The increasing demand for novel functional materials and environmental protection materials has constantly encouraged people to engage in the research for new products. A few studies reported in the literature have found that carrageenan fiber (CAF) is a renewable and non-polluting natural seaweed product in contrast with the conventional petroleum-based fibrous materials.1 Hence, CAF shows an extensive potential to be applied in textile fabrics, such as fire-protection suits, bedclothes, curtains and carpets.

Carrageenans belong to the biopolymer family and have been widely used as food additives for their beneficial health properties. The flame retardancy is another innovative feature of carrageenans, which is well worth studying in order to produce flame-resistant materials. Carrageenan is a sulphated polysaccharide and has a random coil conformation in aqueous solutions when the temperature of the solution is higher than the gelation temperature.2,3 Carrageenans are extracted from red algae, and the most important members are kappa (κ), iota (ι), and lambda (λ).4–6 Additionally, they carry a different number of sulfate groups. The structures of the macromolecules are composed of linear polysaccharides of alternating 3-linked β-D-galactopyranosyl residues and 4-linked α-D-galactopyranosyl or 3,6-anhydro-galactopyranosyl residues, while the sulfate esters are introduced in different positions.7,8 Due to the polyanionic characteristic of sulfate bases, carrageenans exhibit many biological activities, such as acting as an anti-coagulant or anti-viral.9–14 Also, sulfate bases can play a key role in flame retardancy when carrageenans are spun into threads.15,16

Recently, most of textiles have been dealt with phosphorus-based flame retardant, halogen-based flame retardant, inorganic flame retardant, and nitrogen-containing flame retardant to reduce the flammability.17–24 The applications of those flame retardants have been the most efficient ways of reducing the economic loss and ensuring personal security when the fire accident happened suddenly. However, once burned, some of the flame retardants produce corrosivity, carcinogen, and poisonous gas,18 which violate the principle of environmental protection. Nevertheless, CAF possesses the function of flame retardancy and pro-environment, which will be attached importance to its practical application. This double-win behavior has attracted much attention in recent time and continues to attract significant interest in the field of flame retarded applications, especially fire resistant fiber.

In recent years, Professor Xia and coworkers have explored the flame-retardant mechanism of alginate fibers and cellulose fibers.25–27 The group has already shown that divalent metal ions play an important role in the flame retardancy and thermal stability of alginate fibers. Calcium alginate fiber (ALF), barium alginate fiber and zinc alginate fiber have good fire-retardant properties without addition of other conventional flame retardants.28–30 The aforementioned results proved that the addition of divalent metal ions effectively improved the flame-retardant properties of the fabrics. Coincidently, coagulation bath, in the presence of barium ions, was applied to wet spinning to obtain the CAF with divalent metal ions (barium ions) into its molecular structure.

Work to be completed ->
Continue the passage on the flame retardancy of carrageenan fiber, picking up after its final sentence.

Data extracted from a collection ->

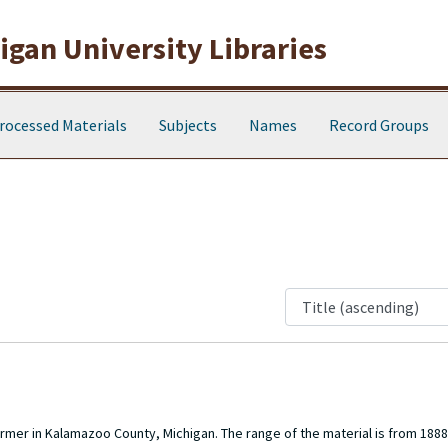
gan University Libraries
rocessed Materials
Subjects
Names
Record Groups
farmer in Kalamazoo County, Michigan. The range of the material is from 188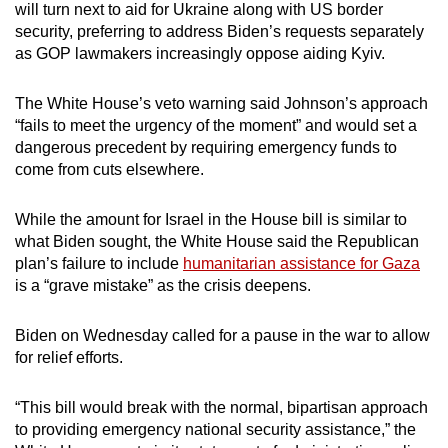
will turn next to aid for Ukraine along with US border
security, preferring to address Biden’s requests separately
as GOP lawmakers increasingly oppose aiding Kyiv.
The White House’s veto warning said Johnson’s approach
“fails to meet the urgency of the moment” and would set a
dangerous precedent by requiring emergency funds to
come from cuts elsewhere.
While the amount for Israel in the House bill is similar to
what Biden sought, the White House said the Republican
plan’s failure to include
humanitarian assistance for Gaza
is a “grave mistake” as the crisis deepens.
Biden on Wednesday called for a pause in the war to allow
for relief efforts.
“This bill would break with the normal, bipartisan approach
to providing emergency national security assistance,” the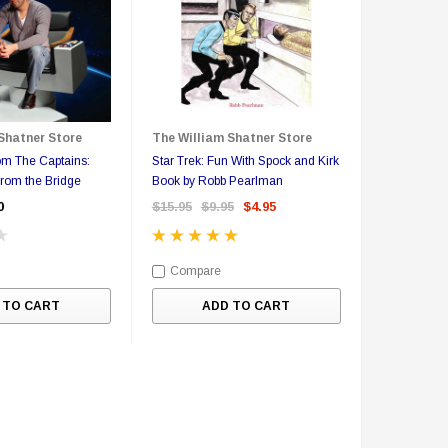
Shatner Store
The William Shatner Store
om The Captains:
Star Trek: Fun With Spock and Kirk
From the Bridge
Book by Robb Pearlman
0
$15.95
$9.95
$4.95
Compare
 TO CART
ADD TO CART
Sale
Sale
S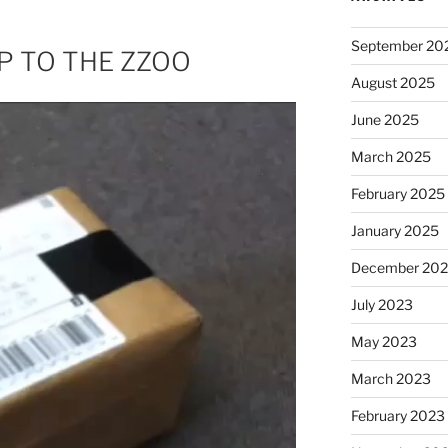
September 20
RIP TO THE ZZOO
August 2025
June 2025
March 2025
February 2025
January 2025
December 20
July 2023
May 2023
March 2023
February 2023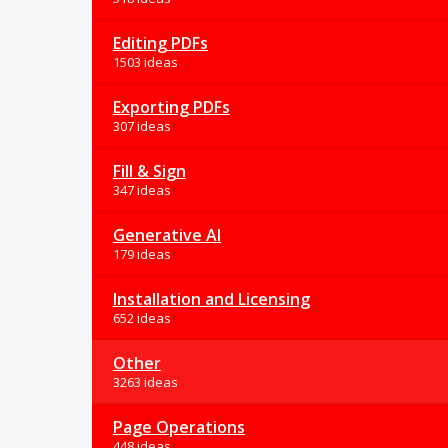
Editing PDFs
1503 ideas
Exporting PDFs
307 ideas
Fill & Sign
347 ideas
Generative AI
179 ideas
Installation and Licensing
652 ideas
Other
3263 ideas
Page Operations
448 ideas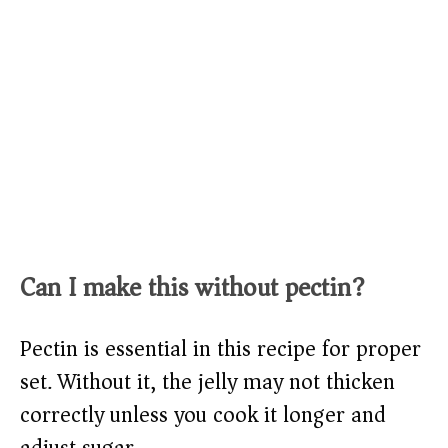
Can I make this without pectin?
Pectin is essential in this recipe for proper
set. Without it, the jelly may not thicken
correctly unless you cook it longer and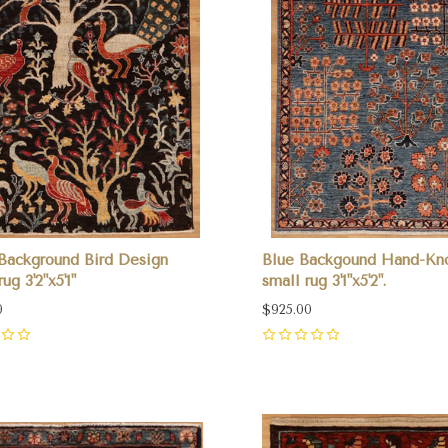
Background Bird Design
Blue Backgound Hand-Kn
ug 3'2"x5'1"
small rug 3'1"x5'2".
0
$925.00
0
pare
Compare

Reply ->
In the current study, CAF produced through wet spinning method, is demonstrated as a novel and an extremely efficient flame retardant material.31 The discussed method proved to be exceptionally advantageous when we reasonably utilize the viscoelasticity and gelation of carrageenan solution.32–37 In regards to the flame-retardant properties of the material, molecules with higher content of sulfate ester can deliver more active flame retardant atoms. Agar is another polysaccharide extracted from red algae, whose molecular structure is similar to the carrageenan, except lower sulfate content.

In this study, the flame-retardant properties of agar fiber (AGF) and ALF were investigated for the purpose of comparisons with CAF. Meanwhile, the flame-retardant mechanism of CAF and its pyrolysis mechanism are also investigated in the current work.

2. Experimental section

2.1 Materials

Kappa carrageenans (κ-) were purchased from Shishi Universal Joan Glue Industrial Co., Ltd (Quanzhou, China). Agar (biological reagent) was obtained from Lanji Technology Development Co., Ltd (Shanghai, China). Barium chloride, dimethyl sulfoxide, ethanol, and sodium hydroxide were purchased from Sinopharm Chemical Reagent Co., Ltd (Shanghai, China), and these reagents were all analytical grade. Calcium alginate fiber (ALF) was supplied by Kangtong Marine Fiber Co., Ltd.

2.2 Preparation of spinning dope

The solutions including κ-carrageenan (9 wt%, 800 mL) and agar (12 wt%, 800 mL) were prepared as follows. Measured amount of κ-carrageenan powder (72 g) was dispersed in sodium hydroxide solution (2 mol L−1) by stirring at 50 °C for duration of 2 h to obtain homogeneous carrageenan dope. For the preparation of agar solution, 96 g agar powder was dissolved into dimethyl sulfoxide (704 mL) at 95 °C for 2 h using a magnetic stirrer. Thereafter, the equable solutions were degassed in a vacuum oven under reduced pressure for about 30 min. Finally, the dopes were hermetically laid aside for 12 h to be applied to spinning.

2.3 Fabrication and post-processing of spinning fibers

The fibers were produced by coagulation method using custom-made wet spinning equipment in Fig. 1, and process diagram was shown in Fig. 2(a).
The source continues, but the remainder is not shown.